Jan. 6 going back a century
1925
A distillery said to be the largest ever found in Virginia was discovered and destroyed 2 miles east of Ridgeway, a quarter mile from the state line, on a branch. It was a steam boiler and a huge wooden still of 1,000-gallon capacity. About 5 yards from the still, in the car shed of a cave-like underground house, they found two bushels of malt. They destroyed it all. Then, going about 400 yards down the branch, they came across a large steam boiler and engine, a 1,000-gallon still, 5,000 gallons of beer, nine 500-gallon fermenters and a variety of barrels and buckets and a lot of distilling materials plus 20 gallons of whisky. The worm of the still was the largest ever seen in the county. There also was more than 1,000 feet of iron piping lying about the property.
1950
Sales at the Chicago Furniture Market were not as good as local furniture makers had hoped. During the first week of the two-week market, local furniture men reported that a lot of buyers were looking, but not placing too many orders. It was a buyer’s market. The year before had gone much better.
1961
Drewry Mason High School’s Dramatic Club presented “Blithe Spirit,” a Noel Coward comedy. C.W. Gilley played the husband; Sue Matthews, the spirit wife; and Judy Shillings, the living wife. Proceeds from the play supported the club’s participation in the state one-act festival later in the year.
1975
Kyle Stanley Oakley, 42, of Martinsville, was shot dead during a robbery of his Liberty Street Sunoco.

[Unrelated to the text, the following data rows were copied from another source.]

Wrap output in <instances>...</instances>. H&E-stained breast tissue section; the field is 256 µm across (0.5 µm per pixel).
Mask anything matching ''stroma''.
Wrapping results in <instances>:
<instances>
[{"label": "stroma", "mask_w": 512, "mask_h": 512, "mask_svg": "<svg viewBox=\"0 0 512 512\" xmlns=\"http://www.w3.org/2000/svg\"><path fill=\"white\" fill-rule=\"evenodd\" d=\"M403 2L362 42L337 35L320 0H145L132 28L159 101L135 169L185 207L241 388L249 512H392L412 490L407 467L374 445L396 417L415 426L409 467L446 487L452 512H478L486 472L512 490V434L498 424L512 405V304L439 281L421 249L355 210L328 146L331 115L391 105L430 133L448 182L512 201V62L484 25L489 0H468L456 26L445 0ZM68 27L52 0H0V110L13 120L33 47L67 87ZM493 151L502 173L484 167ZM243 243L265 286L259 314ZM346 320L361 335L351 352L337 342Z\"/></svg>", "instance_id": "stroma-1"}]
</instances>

The area had .22 inch of sleet and snow.
Martinsville parents were told to dress their children warmly before sending them to school because the thermostats would be kept a 67 or 68 degrees due to a gas shortage. Supt. John D. Richmond told the Martinsville School Board in a special session that all natural gas to the school system had been terminated for an unknown amount of time. Additionally, 10% of the school system’s 17,000-gallon fuel oil allocation for January was cut. The school system initially had been allocated 70,000 gallons of fuel.
2000
Gov. Jim Gilmore’s office announced that the $8.5 million the state would receive in Federal Trade Act funds included $1.2 million for laid-off Tultex workers. The money would go for career counseling, job search assistant and basic remediation. Trade Act funding was to help people who have lost jobs as a result of foreign competition.
BB&T announced that it would give $50,000 to help Henry County and Martinsville in the wake of so many job losses in the area. Bank officials said it would meet with county and city leaders and business development groups to decide how the money would be used. Recent job losses included 1,100 from Tultex, 450 from Pluma and 120 from Hampton Industries.
Postal worker Sheila A. Heyeck, 51, died in a freak accident while she was delivering mail near Colonial Drive in Collinsville. While she was leaning out of her postal truck, the mail truck rolled on its own down the driveway and crashed against a tree.
The Patrick Community Hospital cut 20% of its workforce – 40 jobs – and did not offer its laid-off workers severance packages. The hospital was under Chapter 11 bankruptcy.
— Information from museum records and the Henry Bulletin and the Martinsville Bulletin.